The major portion of the film, however, is the relationship that develops between Stevenson and McMillian, and Cretton is fortunate in his leads. As the lawyer Michael B. Jordan gives a controlled, unfussy performance that shows Stevenson’s composure when when he is threatened by local police; yet one senses the anger beneath the placid surface. It contrasts well with the more histrionic turn by Jamie Foxx as Walter. Jordan’s is, in fact, a very generous turn, allowing Foxx to have the spotlight and supporting him in it unstintingly. As Ansley, Brie Larson—who’s been something of a muse to Cretton, having appeared in both “Short Term 12” and “The Glass Castle,” skillfully portrays a woman who, in her own way, is as heroic as her Captain Marvel character in a very different picture.

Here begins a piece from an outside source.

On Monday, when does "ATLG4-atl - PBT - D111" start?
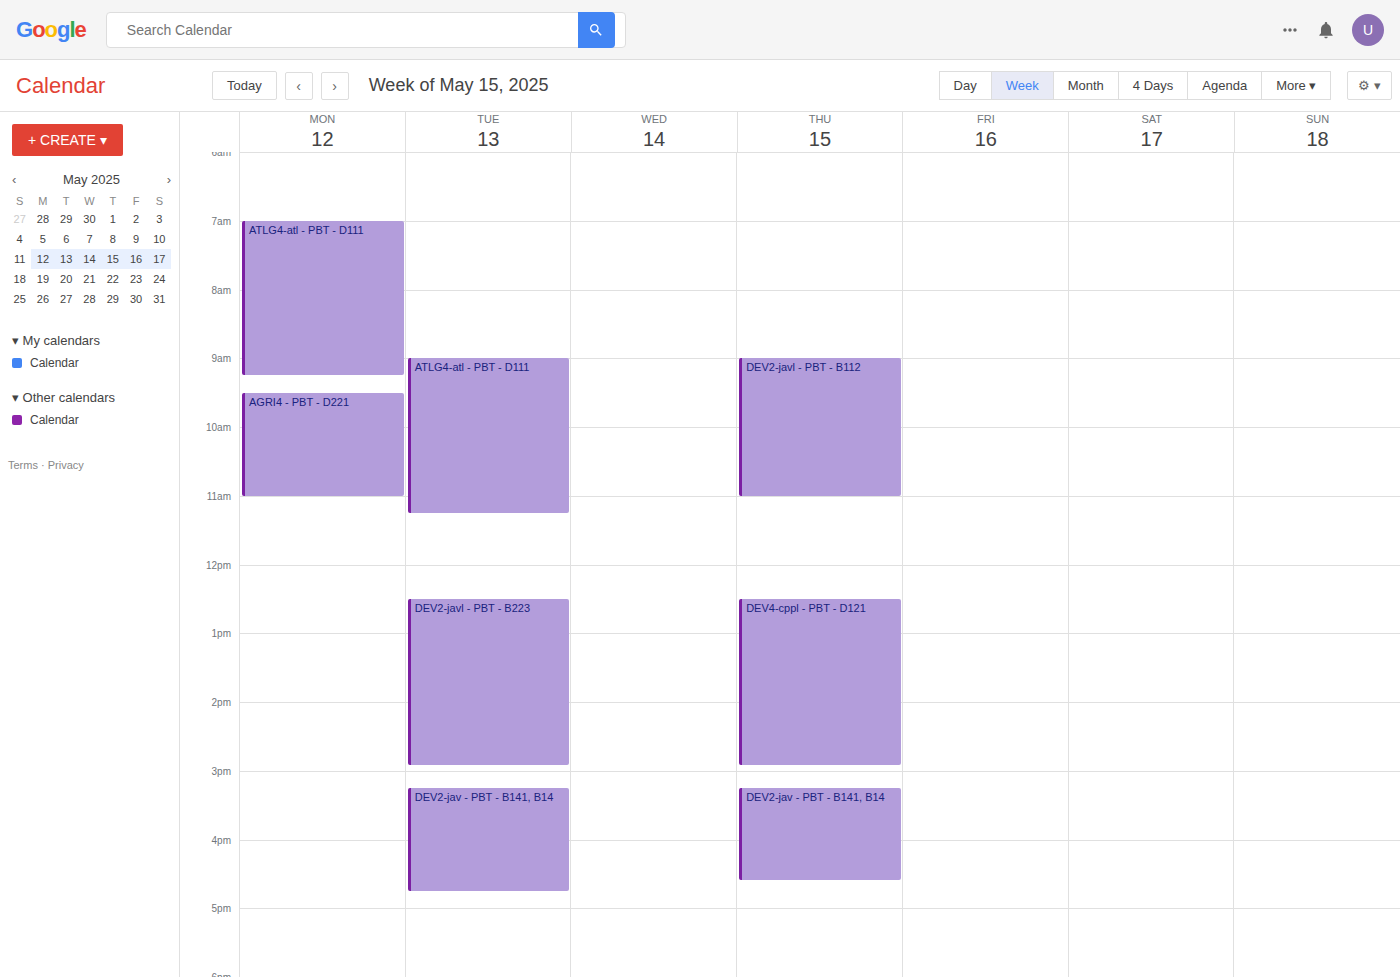
07:00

The rest of the cast offer uniformly solid turns, with Rafe Spall standing out as conflicted District Attorney Tom Chapman, himself an erstwhile public defender, who initially supports the state’s case against McMillian but finally breaks with the hard-liners surrounding him to support Stevenson’s motion to dismisses the charges. Even more effective is Tim Blake Nelson’s depiction of Myers; it’s a performance of grins and twitches that undoubtedly plays to the rafters but is nevertheless a show-stopper; it also has the virtue of making Foxx’s turn, which might otherwise seem excessive, appear relatively restrained.

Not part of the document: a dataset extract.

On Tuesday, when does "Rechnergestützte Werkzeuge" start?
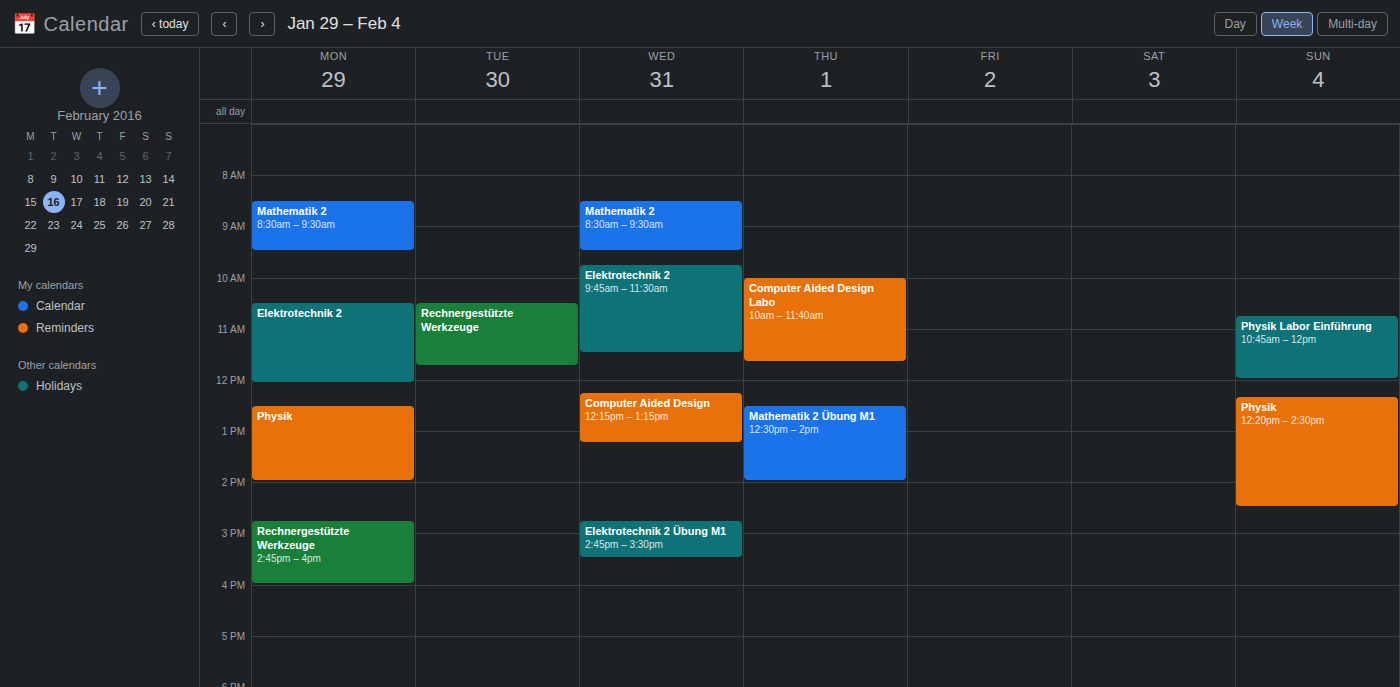
10:30 AM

As paced by Cretton and edited by Nat Sanders, “Just Mercy” can feel rather slow, and at well over two hours it’s quite long for this sort of true-life legal piece. But it’s technically solid across the board, with Sharon Seymour’s production design and Brett Pawlak’s cinematography are fine. Joel P. West contributes a nicely unobtrusive score. One of the points made on more than one occasion in “Just Mercy” is that the locals in Monroeville are quick to recommend the museum dedicated to “To Kill a Mockingbird,” by the town’s most famous resident, to outsiders like Stevenson. It’s a bitingly ironic if, once again, unsubtle dig, reminding us that in the American south, plus ça change, plus c’est la meme chose.